### Supplied text:
▶

I see my Account of the Fireplaces translated into Dutch is printed at Leiden. Mr. Bertram has two of them come over.5

Dr. Mitchel was taken in his Passage home, and plunder’d of all his learned Observations. He got to London from France sometime in May last, bravely recover’d in his Health.

It will not be long after my Return from Boston before you will see the first Number of the Miscellany. I have now Materials by me for 5 or 6. The want of a good Engraver is a great Difficulty with me. The Mention of Engraving puts me in mind, that Mr. Evans told me you would permit me to take off some Copies from a Plate you have of the N American Coast. I shall be oblig’d to you for that favour.

When Capt. Honeyman6 was here, I gave him at his Request, a Paper containing some Account of Experiments relating to wooden Cannon. Enclos’d is a Copy of it, which please to return with your Sentiments, when you have read it. I sent a Copy (without a Name) to Gov. Shirley.7

Having sufficiently tired your Patience, I will not add to the Trespass by an Apology, but conclude Your most humble Servant

B Franklin

Addressed: To Cadwalader Colden Esqr

[Note numbering follows the Franklin Papers source.]

3Not found.

4William Franklin was commissioned an ensign in Capt. John Diemer’s company, one of four companies of too men each, raised under authority of Governor Thomas’ proclamation of June 9, 1746 (Pa. Col. Recs., V, 39–41) for an expedition against Canada. The troops passed the winter of 1746–47 at Albany, where they suffered from lack of supplies (I Pa. Arch., I, 724). The expedition was called off, and the men were discharged Oct. 31, 1747.

5Conrad Weiser (1696–1760), as “Province Interpreter,” was a principal architect and agent of Pennsylvania’s Indian policy after 1730. He went to the Albany meeting in September on his own responsibility. DAB; Paul A. W. Wallace, Conrad Weiser (Phila., 1945), p. 238.

6John Catherwood was secretary to the province. He returned to England, 1748, appearing before the Board of Trade as agent of Governor George Clinton.

7John Rutherfurd (1712–1758), commandant of the fort at Albany; M.P. for Roxburghshire, 1734–41; commissioned captain of an Independent Company of Foot in the British Army, 1741; killed in the unsuccessful attack on Fort Ticonderoga. His family and Colden’s in Scotland were friends, and he maintained a correspondence and association with Colden in America, 1743–58, delighting that his duties at Albany allowed him to spend his time on “Mathematicks, Philosophy, Politicks, &c.” Colden Paps., III, 3; Livingston Rutherfurd, Family Records and Events (N.Y., 1894).

◀

### Available data:

▶

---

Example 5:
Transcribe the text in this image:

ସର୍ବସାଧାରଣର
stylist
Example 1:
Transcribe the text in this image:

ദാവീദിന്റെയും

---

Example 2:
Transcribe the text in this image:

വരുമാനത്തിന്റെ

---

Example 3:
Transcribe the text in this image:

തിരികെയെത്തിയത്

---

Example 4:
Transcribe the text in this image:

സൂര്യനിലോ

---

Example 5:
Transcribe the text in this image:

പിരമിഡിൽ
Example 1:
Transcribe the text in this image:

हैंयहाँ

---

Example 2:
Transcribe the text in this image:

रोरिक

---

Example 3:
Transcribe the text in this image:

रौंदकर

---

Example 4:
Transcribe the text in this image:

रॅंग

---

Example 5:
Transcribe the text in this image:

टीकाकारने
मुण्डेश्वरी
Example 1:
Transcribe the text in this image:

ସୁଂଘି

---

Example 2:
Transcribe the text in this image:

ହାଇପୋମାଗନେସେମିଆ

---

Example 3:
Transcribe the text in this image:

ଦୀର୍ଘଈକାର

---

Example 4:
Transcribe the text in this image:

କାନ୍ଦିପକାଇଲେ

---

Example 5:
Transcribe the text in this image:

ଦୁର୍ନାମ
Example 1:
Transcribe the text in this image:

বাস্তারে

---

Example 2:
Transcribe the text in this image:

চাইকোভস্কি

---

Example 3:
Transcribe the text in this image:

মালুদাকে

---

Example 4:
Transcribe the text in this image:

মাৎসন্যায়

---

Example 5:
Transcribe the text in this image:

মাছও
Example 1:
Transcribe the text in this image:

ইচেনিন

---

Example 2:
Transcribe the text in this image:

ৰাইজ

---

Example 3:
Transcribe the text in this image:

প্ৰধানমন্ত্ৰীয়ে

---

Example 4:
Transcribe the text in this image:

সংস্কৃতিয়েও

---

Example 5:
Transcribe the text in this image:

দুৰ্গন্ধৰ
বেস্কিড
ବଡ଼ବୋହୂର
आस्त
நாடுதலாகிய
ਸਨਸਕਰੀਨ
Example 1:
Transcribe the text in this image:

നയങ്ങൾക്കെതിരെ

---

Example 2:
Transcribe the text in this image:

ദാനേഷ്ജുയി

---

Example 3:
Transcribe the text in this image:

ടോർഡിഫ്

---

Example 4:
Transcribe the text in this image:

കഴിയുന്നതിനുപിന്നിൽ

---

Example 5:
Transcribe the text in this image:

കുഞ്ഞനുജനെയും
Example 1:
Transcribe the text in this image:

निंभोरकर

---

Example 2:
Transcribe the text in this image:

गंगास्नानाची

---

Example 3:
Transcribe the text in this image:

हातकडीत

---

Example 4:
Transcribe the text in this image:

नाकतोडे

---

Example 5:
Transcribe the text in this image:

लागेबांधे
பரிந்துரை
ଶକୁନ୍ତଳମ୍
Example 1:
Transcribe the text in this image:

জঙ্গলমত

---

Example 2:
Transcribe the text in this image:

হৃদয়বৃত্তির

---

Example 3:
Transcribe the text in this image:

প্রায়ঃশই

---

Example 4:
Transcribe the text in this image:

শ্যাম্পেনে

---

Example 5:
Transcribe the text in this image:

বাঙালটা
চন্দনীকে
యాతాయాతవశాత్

◀

### Questions on the material:
- a) In the letter to Cadwalader Colden, why does Franklin ask about Colden's plate of the North American coast? Answer in one to three sentences.
- b) Extend the letter to Cadwalader Colden and its notes, starting from where they stop.

### Answers below:
- a) Writing about engraving reminded Franklin that Mr. Evans had told him Colden would let him take some copies from that plate. So he asks for the favor.

- b)
8Thomas Hopkinson, Abraham Taylor, Tench Francis, William Coleman, Alexander Graydon, and John Sober.

9Probably Jacques (James) Bernouilli (1654–1705), whose Dissertatio de Gravitate Aetheris (Amsterdam, 1683) was in Logan’s library. Max Savelle, Seeds of Liberty (N.Y., 1948), pp. 97–8.

1Isaac Norris (1701–1766), merchant, Speaker of the Assembly, leader of the Quaker party, one of Pennsylvania’s commissioners at the Albany Conference of 1745.

2Not found.

3Andrew Baxter, Enquiry into the Nature of the Human Soul (3d edit., London, 1745). See above, p. 84.

4In honor of Colden Linnaeus had given the name Coldenia procumbens to an herb of the borage family growing in tropical India. For Gronovius’ letter to Bartram, June 2, 1746, see Darlington, Memorials, pp. 354–7. Bartram informed Colden of this, Oct. 6, 1746, Colden Paps., III, 270–1.

5Colden sent a copy of BF’s pamphlet on the Pennsylvania fireplace to Gronovius, probably in December 1744. It was, he explained, the invention of BF, a printer of Philadelphia, “a very Ingenious man,” and had been shown to be efficient. Colden Paps., III, 91. Gronovius had the pamphlet translated and printed at Leyden. He sent Bartram two copies, one to be forwarded to Colden, “who hath been so kind to communicate that book, in English, to me. That invention hath found a great applause in this part of the world. …” In the Dutch edition a slight alteration was made in the plates. Gronovius to Bartram, June 2, 1746, Darlington, Memorials, p. 355.

6Capt. John Honeyman raised a company of volunteers to go on an expedition to Canada, 1746.

7No paper on wooden cannon has been found among the papers of BF, Colden, or Shirley.